Your First Holiday Season as Newlyweds!

Dec 18, 2017

Written by: Julie Morris |

 Photo by Inna Lesyk for Unsplash Photo by Inna Lesyk for Unsplash

You just said your vows, and now it’s time for your first holiday season together as a family. It’s the most wonderful time of year, and it’s the most wonderful time of your lives. But navigating this time together can be fraught with trouble if you don’t plan accordingly.

Spending the holidays together and with your extended families is fun and difficult, depending on your situation, but there are ways to do it without causing (too much) friction. Remember that you should be cognizant of the wishes of others, but you don’t have to cave to all demands.

If you live far away from your families, getting there can be a challenge. Many holiday movies have been made about the challenges of visiting family for the holidays, so it’s a perennial issue. If you’re lucky, your parents and in-laws live in the same town, so you can visit with everyone in one trip. Some families chose to divide up the holidays, such as Thanksgiving with one family and Christmas or Hanukkah with the other. You can even alternate which family you visit each year.

Once you have bought a home, you should consider hosting the holidays. That way, you get to decide what to serve and how to manage the family. Plus, it’s a great way to break out all of the exciting wedding gifts you were recently given. You can have everyone at your house, and you’ll never have to travel. That said, hosting is stressful, too. You have to have enough space, be able to host out-of-town visitors, be considerate of everyone’s needs, and decorate the home.

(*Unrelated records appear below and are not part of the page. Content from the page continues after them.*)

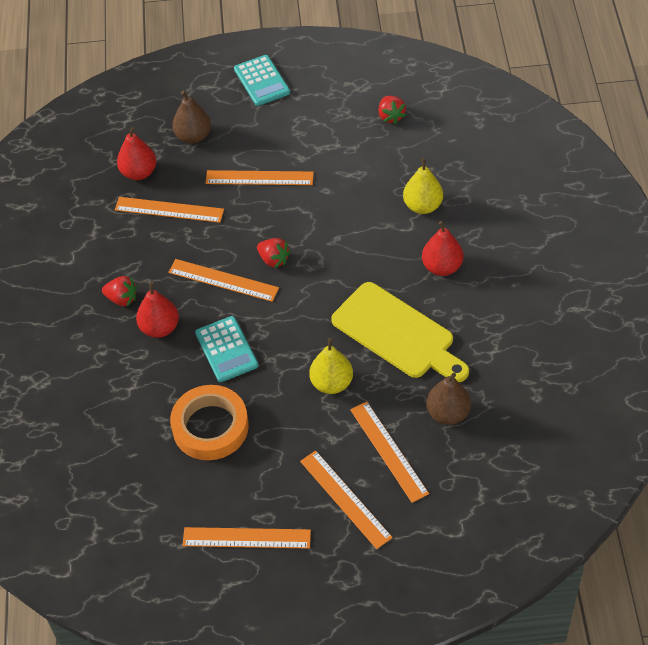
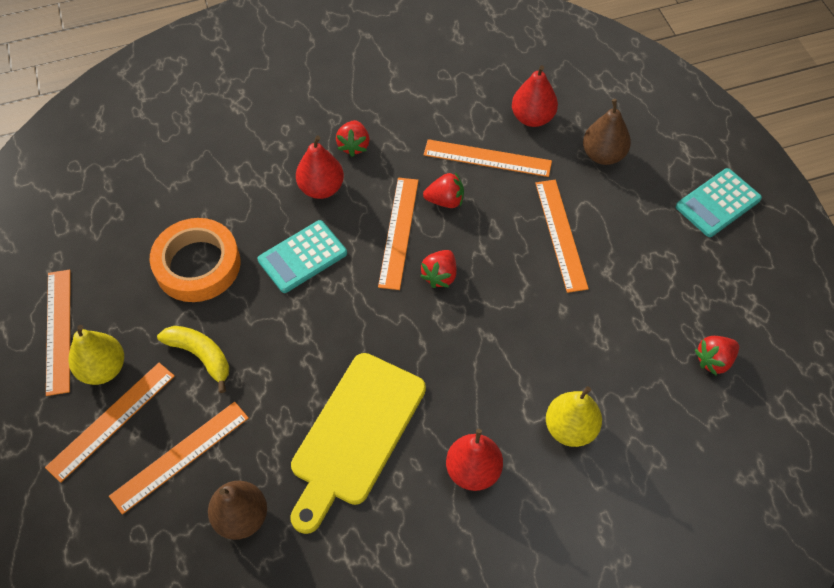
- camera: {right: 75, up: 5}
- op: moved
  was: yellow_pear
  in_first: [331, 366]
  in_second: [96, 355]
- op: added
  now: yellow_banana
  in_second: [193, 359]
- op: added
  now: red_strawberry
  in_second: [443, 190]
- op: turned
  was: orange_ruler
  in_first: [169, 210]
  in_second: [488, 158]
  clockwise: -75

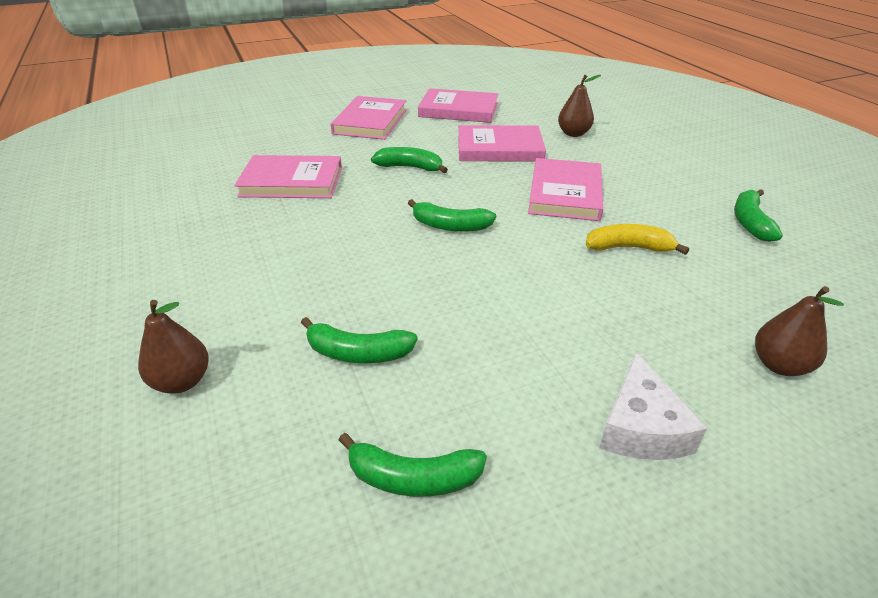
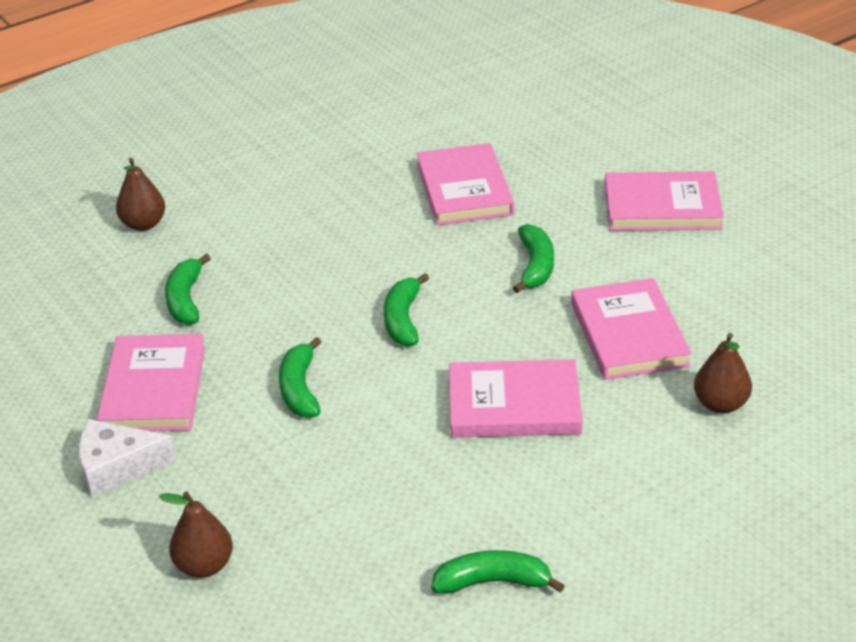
- camera: {right: 80, up: 0}
- op: moved
  was: pink_book
  in_first: [458, 105]
  in_second: [151, 382]
- op: moved
  was: green_banana
  in_first: [413, 465]
  in_second: [300, 377]
- op: removed
  was: yellow_banana
  in_first: [637, 239]

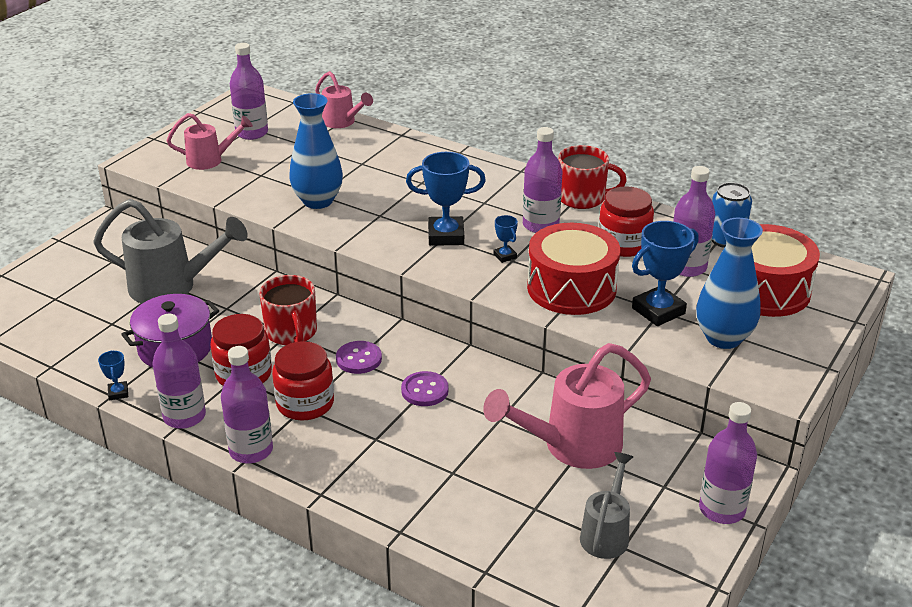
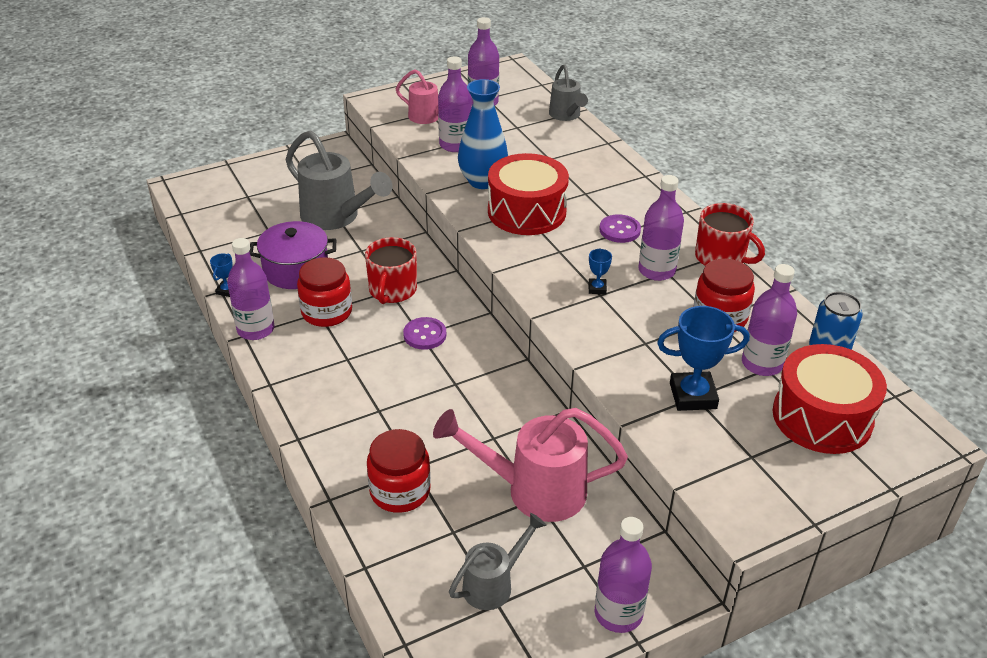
- camera: {right: 30, up: 5}
- op: moved
  was: red_jar
  in_first: [303, 381]
  in_second: [399, 471]
- op: moved
  was: purple_bottle
  in_first: [247, 404]
  in_second: [454, 104]
- op: moved
  was: red_drum
  in_first: [573, 269]
  in_second: [528, 194]
- op: recoloured
  was: pink_watering_can
  now: grey_watering_can
  in_first: [344, 99]
  in_second: [568, 92]
- op: moved
  was: purple_button
  in_first: [425, 388]
  in_second: [620, 228]
- op: removed
  was: blue_trophy
  in_first: [446, 199]
- op: removed
  was: blue_vase
  in_first: [729, 283]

The great thing about starting a new family, whether it’s just the two of you or you and some kids, is that you get to start your own holiday traditions. You can choose to adopt some traditions from your own families, alter them to your liking, or completely start anew. Consider making an ornament that celebrates your first holiday together, volunteering to serve dinner to the homeless, shopping for kids in need, or driving around to see holiday lights.

If you’re decorating, make sure you know how to do so safely. Here are some tips:

●      Keep your live tree watered — A dry tree is a major fire hazard, and they can set a home alight in about a minute. Keep them away from fireplaces, heat sources and high-traffic areas.

●      Watch your ladder — If you’re hanging lights, make sure that the ladder you use can support your weight and can extend three feet above the roofline.

●      Make sure your lights are correct for the job — Indoor lights go indoors and outdoor lights go out. Some can be used for both. Make sure you know what you have.

●      Place the breakable ornaments up high so that pets don’t break them and leave pieces of glass all over the place.

●      Check the chimney — Don’t use your wood-burning fireplace until you’ve had it inspected. Creosote buildup inside the chimney can cause a chimney fire, which can do major damage to the chimney and even set the house on fire. It doesn’t cost much to have it inspected and cleaned, so you’ll be able to sip hot cocoa in front of the fire in peace.

However you choose to celebrate the holidays, don’t forget to spend some quality time together. It’s easy to get swept up in family obligations when you’re being pulled from one family to the other and from one holiday party to another, but the holidays should be a time to create special memories. Don’t forget to take the time to enjoy it together.